» **Work instructions**:
Print the listing below exactly, images excluded.

» **Dataset content**:

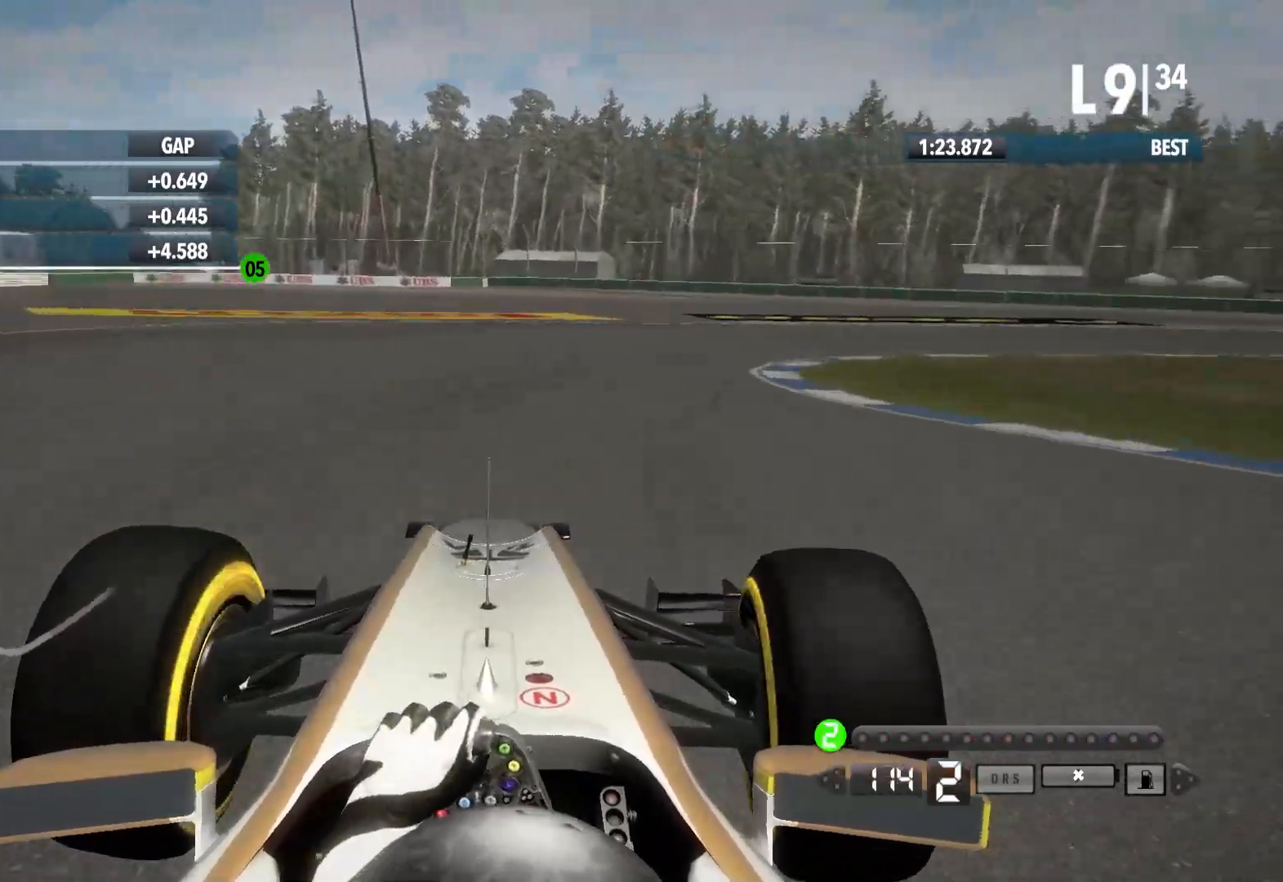
{"buttons": [], "left_stick": "right", "right_stick": "center", "events": [[250, "L2", "up"]]}
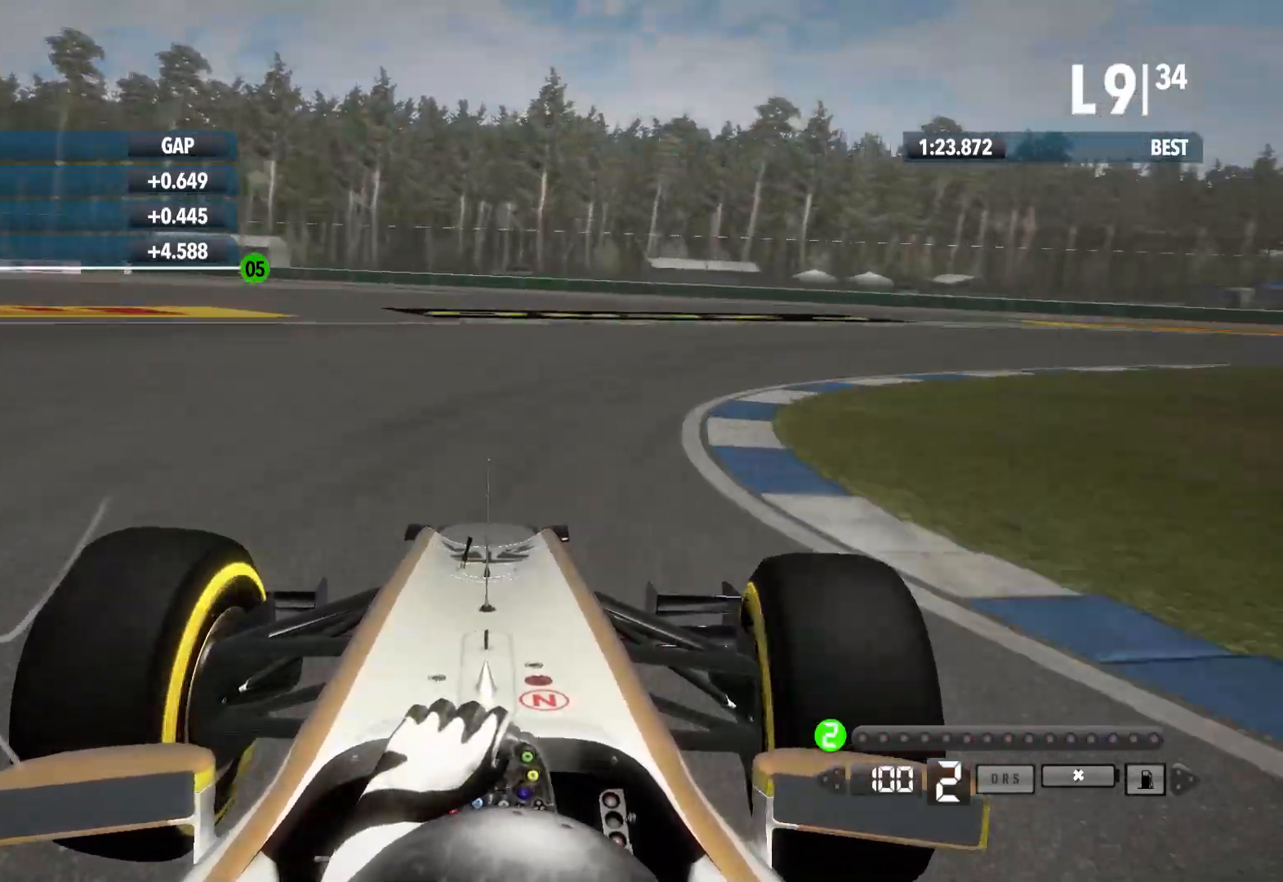
{"buttons": ["R2"], "left_stick": "right", "right_stick": "center", "events": [[467, "R2", "down"]]}
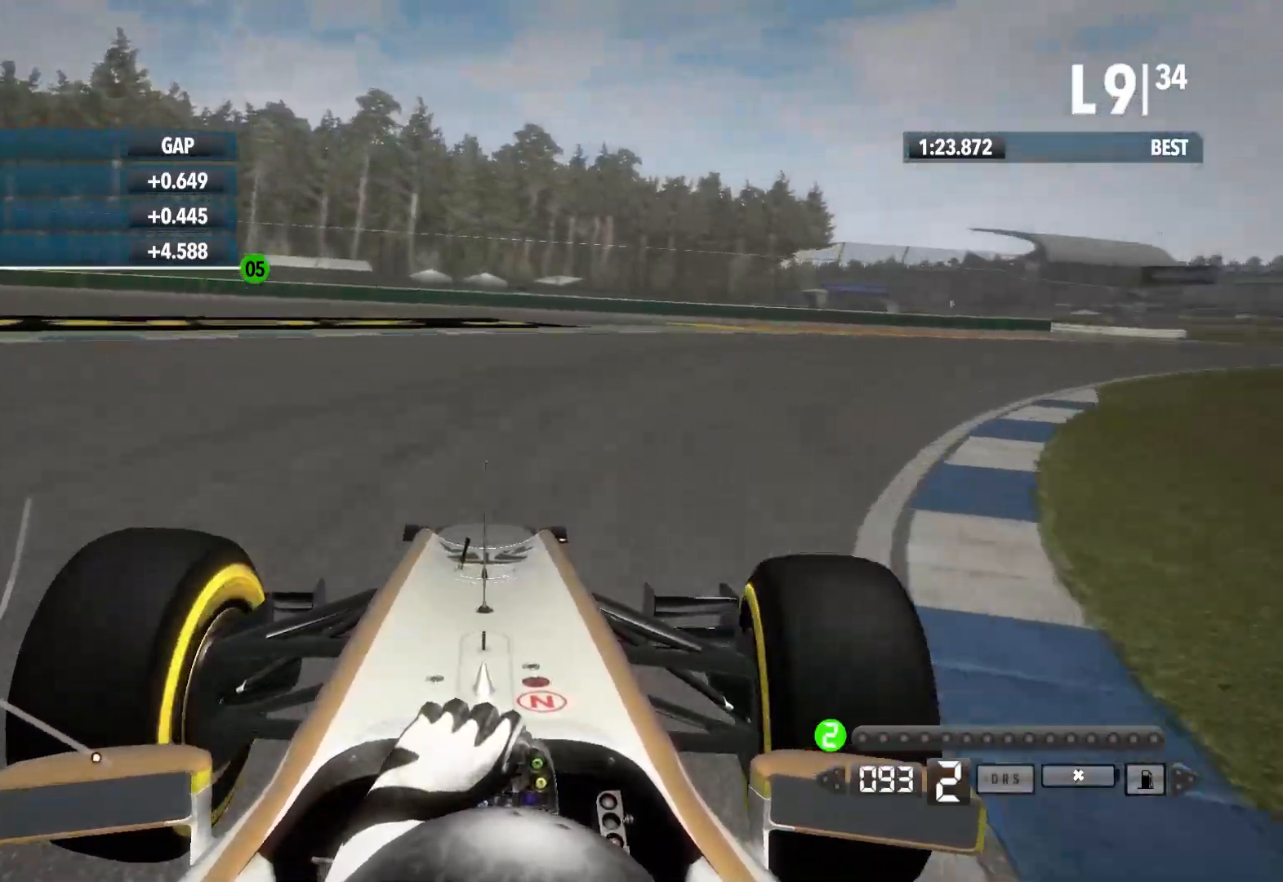
{"buttons": ["R2"], "left_stick": "right", "right_stick": "center", "events": []}
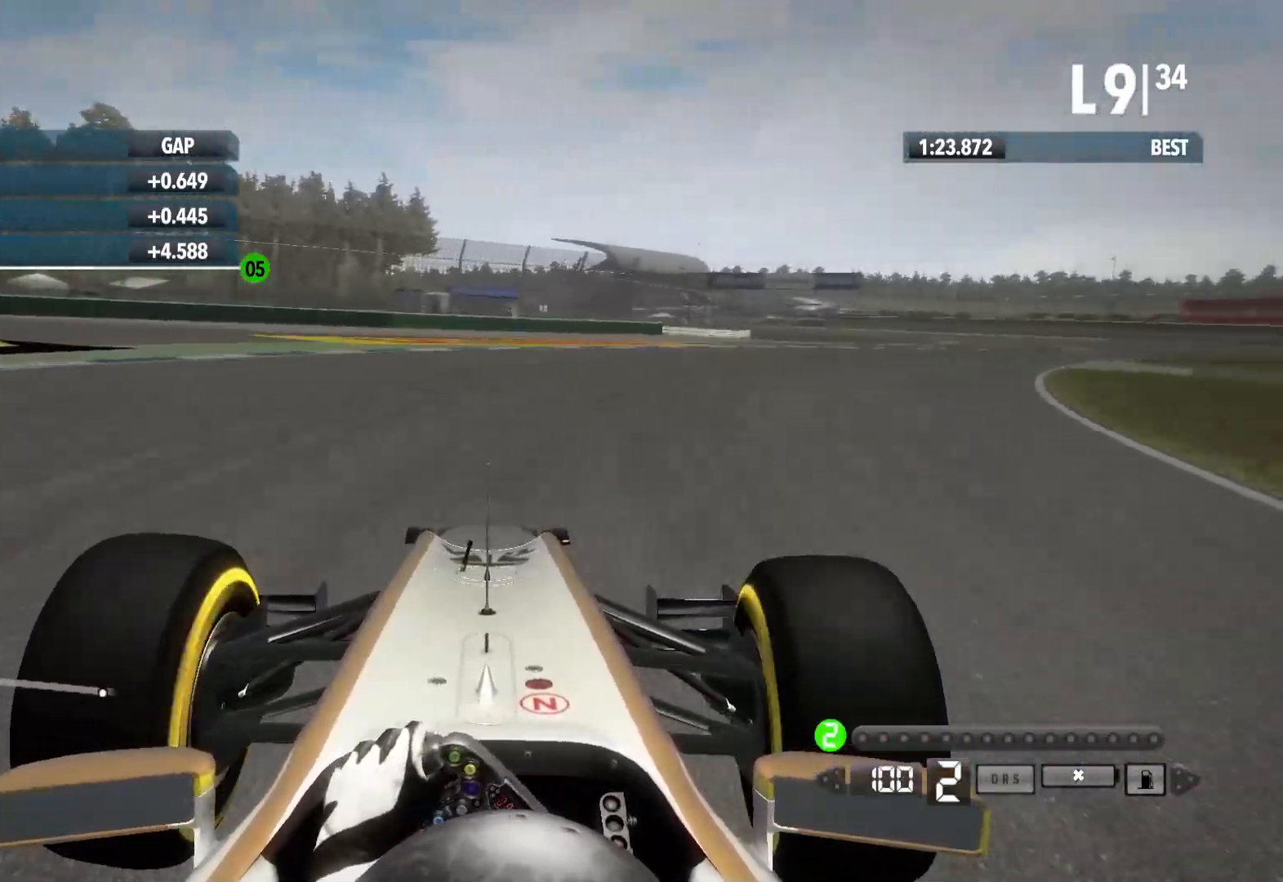
{"buttons": ["R2"], "left_stick": "right", "right_stick": "center", "events": []}
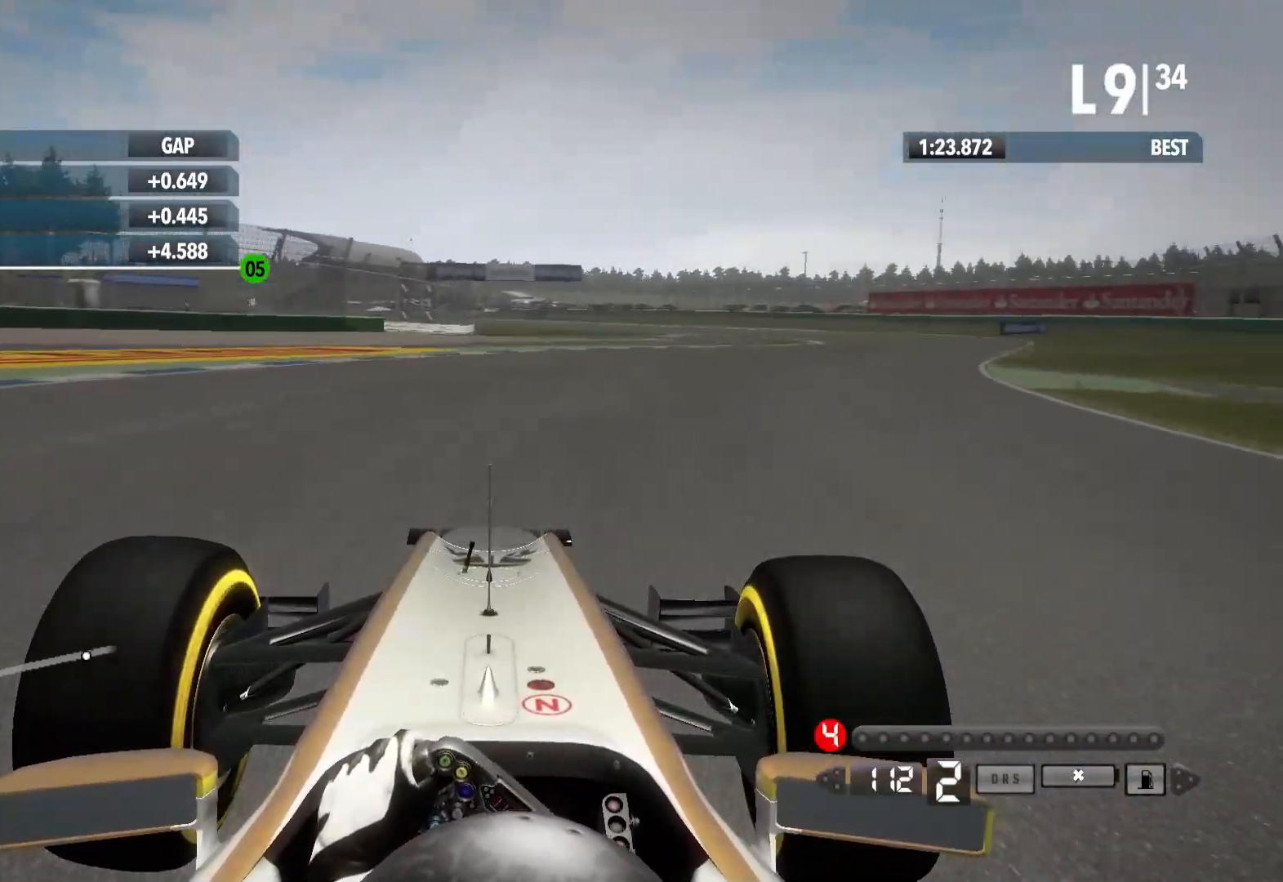
{"buttons": ["R2"], "left_stick": "right", "right_stick": "center", "events": []}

» **Your solution**:
{"buttons": [], "left_stick": "right", "right_stick": "center", "events": [[250, "L2", "up"]]}
{"buttons": ["R2"], "left_stick": "right", "right_stick": "center", "events": [[467, "R2", "down"]]}
{"buttons": ["R2"], "left_stick": "right", "right_stick": "center", "events": []}
{"buttons": ["R2"], "left_stick": "right", "right_stick": "center", "events": []}
{"buttons": ["R2"], "left_stick": "right", "right_stick": "center", "events": []}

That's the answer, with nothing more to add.